▶ SOURCE TEXT
+===+
Yes, I would. Thinking about it the last 5 months, I'd want to be a girl... I'm not going to go into why because I started to care about my privacy again.


----------



## Scarlet (May 31, 2016)

Hmmm... I'd say some things would be easier for me if I were female, since I'm pretty feminine. Alas, I don't think I'd ever go so far as to do it. I am the way I am, and I'm pretty happy as such. If you want to change, you shouldn't feel any shame in it. But equally, it's something you should think through and talk to your family about. If you do it, you'll definitely need their support, and the support of those around you ^^


----------



## Thirty3Three (May 31, 2016)

For a day? Yes. I'd love to masturbate as a female. TMI, I know. But why else would you want to try to be the opposite gender?

Now for the rest of my life? Nah.


----------



## BurningDesire (May 31, 2016)

Y E S
edit: Not for five months.... FOREVER


----------



## nxwing (May 31, 2016)

For a day? Yeah, why not? I'll masturbate. Play with my boobs. Maybe become a camgirl online and make lots of money juat for a day. Wouldn't want to become a female for longer than that. I don't want to experience periods or the pain of pregnancy.


----------



## Deleted-379826 (May 31, 2016)

No I don't think id ever want to become the opposite gender. Maybe as said above for a day would be cool just to see the difference but again forever I think I would regret that.


----------



## Vulpes Abnocto (May 31, 2016)

I'd be willing to at least try it for a couple months to get a better understanding of how women have to exist in society and how they're expected to act. 
It's one thing to hear it from them, but another to actually live it.


----------



## Deleted-379826 (May 31, 2016)

Vulpes Abnocto said:


> I'd be willing to at least try it for a couple months to get a better understanding of how women have to exist in society and how they're expected to act.
> It's one thing to hear it from them, but another to actually live it.
+===+
▶ GIVEN RECORDS

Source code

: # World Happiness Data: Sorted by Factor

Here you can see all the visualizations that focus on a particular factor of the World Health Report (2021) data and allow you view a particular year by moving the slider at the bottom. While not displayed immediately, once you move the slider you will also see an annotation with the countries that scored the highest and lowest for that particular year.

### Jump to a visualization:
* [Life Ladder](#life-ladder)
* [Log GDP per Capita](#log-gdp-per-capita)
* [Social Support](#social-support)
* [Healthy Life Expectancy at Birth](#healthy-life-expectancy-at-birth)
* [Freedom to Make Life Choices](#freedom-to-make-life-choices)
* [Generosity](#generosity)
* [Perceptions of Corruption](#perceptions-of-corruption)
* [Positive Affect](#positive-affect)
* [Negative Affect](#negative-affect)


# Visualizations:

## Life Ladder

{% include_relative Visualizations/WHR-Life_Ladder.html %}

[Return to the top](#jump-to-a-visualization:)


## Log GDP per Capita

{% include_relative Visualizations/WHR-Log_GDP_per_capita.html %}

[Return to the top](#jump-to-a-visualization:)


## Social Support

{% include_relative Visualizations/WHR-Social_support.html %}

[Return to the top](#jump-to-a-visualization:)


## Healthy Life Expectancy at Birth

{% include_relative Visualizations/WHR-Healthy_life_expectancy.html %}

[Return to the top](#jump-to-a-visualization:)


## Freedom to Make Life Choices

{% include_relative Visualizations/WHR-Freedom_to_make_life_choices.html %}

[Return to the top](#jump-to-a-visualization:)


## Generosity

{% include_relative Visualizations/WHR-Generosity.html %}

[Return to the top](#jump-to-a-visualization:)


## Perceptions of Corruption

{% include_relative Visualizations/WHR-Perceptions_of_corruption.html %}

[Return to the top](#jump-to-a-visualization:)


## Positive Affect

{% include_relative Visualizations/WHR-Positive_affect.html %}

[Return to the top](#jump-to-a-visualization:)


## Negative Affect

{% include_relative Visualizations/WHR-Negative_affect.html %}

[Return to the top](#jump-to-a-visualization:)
+===+
▶ TASK LIST
A. In the forum thread about becoming the opposite gender, what reasons does nxwing give for not wanting to be female for longer than a day?
B. Pick up the forum thread about becoming the opposite gender where it stops, and write the next part.
The records have no connection to the forum thread about becoming the opposite gender.

▶ EXPECTED OUTPUTS
A. Not wanting to experience periods or the pain of pregnancy.

B.
That does sound like a good answer id probably be willing to do that too


nxwing said:


> For a day? Yeah, why not? I'll masturbate. Play with my boobs. Maybe become a camgirl online and make lots of money juat for a day. Wouldn't want to become a female for longer than that. I don't want to experience periods or the pain of pregnancy.


What if you had a flat chest


----------



## nxwing (May 31, 2016)

TheVinAnator said:


> That does sound like a good answer id probably be willing to do that too
> 
> What if you had a flat chest


Flat chest or not, I'll still play with them


----------



## Vulpes Abnocto (May 31, 2016)

TheVinAnator said:


> That does sound like a good answer id probably be willing to do that too
> 
> What if you had a flat chest




You might be surprised how many guys (and other ladies) there are that prefer women with smaller breasts. I can point you to about ten different subreddits dedicated to that body shape. (but they're all NSFW, so I won't)


----------



## GalladeGuy (May 31, 2016)

No thanks. I'm fine being male. Being 10 years older though? Yeah that's something I'd like.


----------



## Vulpes Abnocto (May 31, 2016)

GalladeGuy said:


> No thanks. I'm fine being male. Being 10 years older though? Yeah that's something I'd like.



Wanna trade? If I could go through puberty again with the knowledge I have now I'd be unstoppable.


----------



## BurningDesire (May 31, 2016)

GalladeGuy said:


> No thanks. I'm fine being male. Being 10 years older though? Yeah that's something I'd like.


Being 10yrs older means you're closer to death though


----------



## raulpica (May 31, 2016)

Thirty3Three said:


> For a day? Yes. I'd love to masturbate as a female. TMI, I know.


I'm glad I'm not alone, I suppose 



GalladeGuy said:


> No thanks. I'm fine being male. Being 10 years older though? Yeah that's something I'd like.


Then in 10 years you'll want to be 10 years younger. Life sucks.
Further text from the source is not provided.